Friday, April 1, 2011

259. Alarcon: Obama Should Drop False Charges against the Cuban Five

By Radio Cadena Agramonte, March 31, 2011
Cuban Parliament President Ricardo Alarcon reasserted on Wednesday that US President Barack Obama should drop false charges against the Cuban Five and release them.

During the Round Table aired by Cuban radio and television, Alarcon, also a Politburo member, informed about the procedures currently used in favor of the antiterrorists, imprisoned for over 12 years now for crimes they didn’t commit.

Antonio Guerrero, Gerardo Hernandez, Ramon Labañino, Rene Gonzalez and Fernando Gonzalez were arrested on September 12, 1998, and subjected to a politicized trial in Miami, which concluded in 2001 with unjustified sentences.

In the exercise of their right to defend their homeland, these Cubans reported criminal actions planned by anti-Cuban extremist groups operating in south Florida with Washington’s consent.

Alarcon pointed out that this week he met with former U.S. President James Carter during his stay in Cuba, along with relatives of the Five, with the release of which the visitor agreed, and the outstanding work of later lawyer Leonard Weinglass was recalled.

He referred to the victory won by
Weinglass in his defense of the Five in August 2005, which raised the issue of the unconstitutionality of the trial in Miami due to the interference of the US government and the bias of the press against the defendants in an environment of terrorism and threats.  

Alarcon said that, in accordance with procedures currently in force, documents of collateral appeal were presented in the cases of Antonio Guerrero and Gerardo Hernandez, the only option of a defendant after going through all levels of the U.S. legal system.

The appeal, taking aspects not analyzed during the original trial as a starting point, requests the annulment, proscription or correction of the trials originally carried out against the Five on the basis of manipulation of evidence.

Alarcon added that in 2006 information was known in the United States, according to which the federal government had paid tens of thousands of dollars to the journalists that carried out that illegal campaign.

He specified that the U.S. government excluded an important part of the evidence that could have benefited the defendants —it still hides it— and organized a real media plot against them by way of media outlets in Miami.

In the case of Antonio Guerrero —his original sentence was life imprisonment plus 10 years and that was later on modified to 30 years—, a memorandum requesting the annulment of the trial was presented explaining that, on the occasion of the trial against him, the U.S. government, far from providing all the evidence it had, manipulated and distorted it.

Alarcon cited details on the evidence of malfeasance, which have come to the surface, and pointed out that the memorandum includes names of reporters in charge of distorting facts to influence the public opinion against the Cuban Five, in Miami and abroad, and the amounts of money given to them.

In the case of Gerardo Hernandez, sentenced to two life terms plus 15
years, Alarcon recalled that an affidavit was brought forward on March 16 at the court of Florida’s southern district, in support of the motion requesting to ban, reject or correct the trial and the 28 U.S.C. 2255 sentence in question.

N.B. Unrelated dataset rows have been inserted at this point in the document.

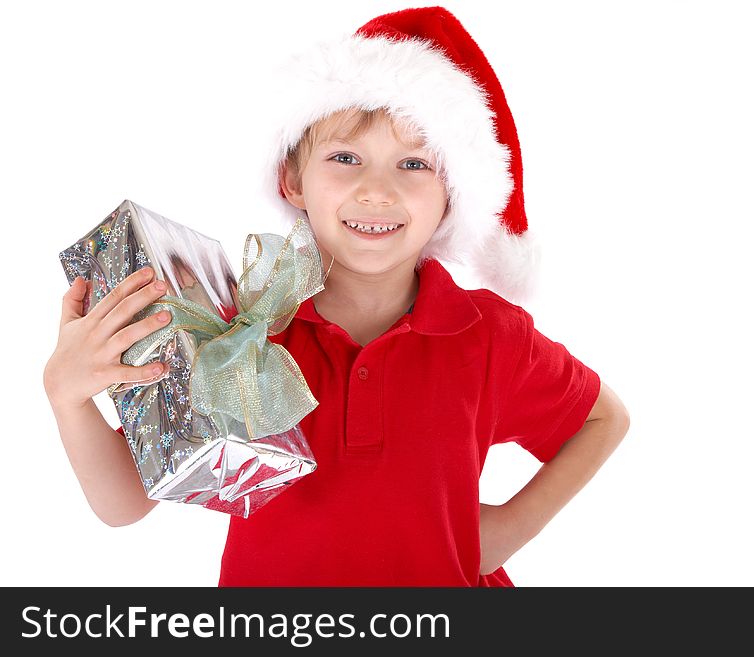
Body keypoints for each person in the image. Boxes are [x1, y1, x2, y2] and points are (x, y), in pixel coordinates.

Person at [43, 6, 630, 586]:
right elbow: (124, 503)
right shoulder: (235, 326)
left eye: (414, 164)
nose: (376, 190)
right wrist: (68, 395)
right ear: (292, 180)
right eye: (345, 158)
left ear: (452, 196)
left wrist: (507, 529)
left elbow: (604, 417)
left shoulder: (490, 335)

Hernandez offers details on the circumstances that invalidated him to adequately exert his defense in the original trial for charges of conspiracy to commit murder, referred to the incident of 1996 on the shooting down of light aircrafts that violated Cuban airspace.

He underlined that the US government has refused to present the images available, which would show the veracity of the facts pointed out.

Gerardo requests permission to demonstrate the erroneous interpretations made in this regard by the district attorney on the evidence, thus giving the jury the possibility of knowing the truth.

Lastly, Alarcon reiterated that the cause of the Cuban Five, regardless of legal procedures, is won on the streets, as Weinglass used to say, by promoting solidarity with the truth about the case of the Cuban patriots.